Assignment: Go through the entries below and copy every line that holds the word "Bottom".

Data for review:
- Opening Delimiter -

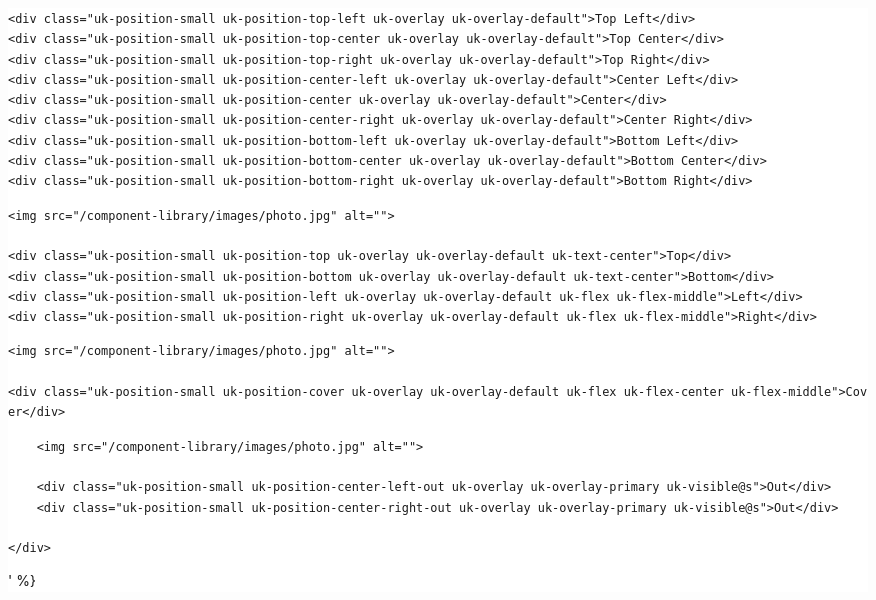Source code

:     <div class="uk-position-small uk-position-top-left uk-overlay uk-overlay-default">Top Left</div>
    <div class="uk-position-small uk-position-top-center uk-overlay uk-overlay-default">Top Center</div>
    <div class="uk-position-small uk-position-top-right uk-overlay uk-overlay-default">Top Right</div>
    <div class="uk-position-small uk-position-center-left uk-overlay uk-overlay-default">Center Left</div>
    <div class="uk-position-small uk-position-center uk-overlay uk-overlay-default">Center</div>
    <div class="uk-position-small uk-position-center-right uk-overlay uk-overlay-default">Center Right</div>
    <div class="uk-position-small uk-position-bottom-left uk-overlay uk-overlay-default">Bottom Left</div>
    <div class="uk-position-small uk-position-bottom-center uk-overlay uk-overlay-default">Bottom Center</div>
    <div class="uk-position-small uk-position-bottom-right uk-overlay uk-overlay-default">Bottom Right</div>

</div>

<div class="uk-inline uk-margin">

    <img src="/component-library/images/photo.jpg" alt="">

    <div class="uk-position-small uk-position-top uk-overlay uk-overlay-default uk-text-center">Top</div>
    <div class="uk-position-small uk-position-bottom uk-overlay uk-overlay-default uk-text-center">Bottom</div>
    <div class="uk-position-small uk-position-left uk-overlay uk-overlay-default uk-flex uk-flex-middle">Left</div>
    <div class="uk-position-small uk-position-right uk-overlay uk-overlay-default uk-flex uk-flex-middle">Right</div>

</div>

<div class="uk-inline uk-margin">

    <img src="/component-library/images/photo.jpg" alt="">

    <div class="uk-position-small uk-position-cover uk-overlay uk-overlay-default uk-flex uk-flex-center uk-flex-middle">Cover</div>

</div>

<div class="uk-margin uk-text-center">
    <div class="uk-inline-block uk-width-large">

        <img src="/component-library/images/photo.jpg" alt="">

        <div class="uk-position-small uk-position-center-left-out uk-overlay uk-overlay-primary uk-visible@s">Out</div>
        <div class="uk-position-small uk-position-center-right-out uk-overlay uk-overlay-primary uk-visible@s">Out</div>

    </div>
</div>
' %}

- Closing Delimiter -

Exercise output:
    <div class="uk-position-small uk-position-bottom-left uk-overlay uk-overlay-default">Bottom Left</div>
    <div class="uk-position-small uk-position-bottom-center uk-overlay uk-overlay-default">Bottom Center</div>
    <div class="uk-position-small uk-position-bottom-right uk-overlay uk-overlay-default">Bottom Right</div>
    <div class="uk-position-small uk-position-bottom uk-overlay uk-overlay-default uk-text-center">Bottom</div>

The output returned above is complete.